Encapsulation of Fennel and Basil Essential Oils in β-Cyclodextrin for Novel Biopesticide Formulation

Abstract

β-cyclodextrin (β-CD) is a good host for the encapsulation of fennel and basil essential oils (FEO and BEO, respectively) and the formation of inclusion complexes (ICs) using the co-precipitation method. According to the results of the GC/MS analysis conducted in this study, monoterpenes and monoterpenoids were the dominant chemical groups in total FEO, while in BEO, these two groups occurred along with sesquiterpenes and sesquiterpenoids. The presence of dominant compounds from both EOs was validated using the FT-IR spectra of ICs, which indicated successful complexation. Analyses conducted using SPME/GC-MS showed the continuous emission of volatiles over 24 h from both ICs. Under SEM, particles of both ICs appeared to have a rectangular or rhomboid morphology and few aggregates. The insecticidal properties of EOs and ICs with β-CD were tested on the Colorado potato beetle (CPB) as a model pest. The inclusion complex of β-CD with FEO altered the developmental dynamic and body mass of the CPB. The initial increase in the proteolytic activity of CPB larvae fed with potato plants sprayed with ICs was not maintained for long, and the proteolytic efficacy of treated larvae remained in line with that of the control larvae. Future investigations will focus on manipulating the volume of EOs used and the treatment duration for optimal efficacy and potential application.

Keywords: Colorado potato beetle; FT-IR; SPME/GC-MS; inclusion complex.

Figure 1

Chemical structure (A) and 3-D model (B) of β-cyclodextrin molecule.

Figure 2

Chemical composition (A); dominant constituents (B); and chemical groups (C) of fennel (Foeniculum vulgare Mill.) essential oil. RI—retention index; RT—retention time; %m/m—% of compound in total oil. Colored bars represent the contribution (%m/m) of the compound in total EO.

Figure 3

Chemical composition (A); dominant constituents (B); and chemical groups (C) of basil (Ocimum basilicum L.) essential oil. RI—retention index; RT—retention time; n.i.—non-identified; %m/m—% of the compound in total oil. Colored bars represent the contribution (%m/m) of the compound in total EO.

Figure 4

FT-IR spectra of fennel EO (FEO), β-cyclodextrin (β-CD), and IC of β-cyclodextrin and fennel EO (β-CD-FEO) (A) and FT-IR spectra of basil EO (BEO), β-cyclodextrin (β-CD), and IC of β-cyclodextrin and basil EO (β-CD-BEO) (B).

Figure 5

SPME/GC-MS chromatograms of β-CD-FEO (A), β-CD-BEO (B), and volatile release from ICs after 0, 3, 6, and 24 h (n = 3, p < 0.05) (C).
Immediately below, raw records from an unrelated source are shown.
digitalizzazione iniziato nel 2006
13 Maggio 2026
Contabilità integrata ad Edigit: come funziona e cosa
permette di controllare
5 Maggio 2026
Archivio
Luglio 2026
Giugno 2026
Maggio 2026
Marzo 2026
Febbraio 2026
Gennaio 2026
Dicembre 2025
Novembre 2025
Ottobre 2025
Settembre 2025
At 13.71 and 21.43 min, there are cyclomethylsiloxane signals from the SPME GC/MS system.

Figure 6

Scanning electron micrographs of β-CD-FEO at 2000× and 15,000× (A); scanning electron micrographs of β-CD-BEO at 1500× and 15,000× (B).

Figure 7

Effect of fennel (FEO) and basil (BEO) essential oils and β-CD inclusion complexes (β-CD-FEO and β-CD-BEO) on growth, development, and proteolysis of Colorado potato beetle (CPB) larvae. Application of EOs (A), spraying with ICs (B), and feeding of CPB larvae with EOs or ICs on treated or non-treated (control) potato plants (C). Larval mass (D), percentage of larvae in 2nd, 3rd, and 4th instars (E), and proteolytic activity of larvae and adults (a) (F) are presented before treatment (day 0) and after larvae were fed with potato plants for 4 and 8 days. Results in (D,F) are presented as means ± standard errors (n = 10). Means denoted by the same letter within the same time point are not significantly different (p ≤ 0.05) according to the LSD test.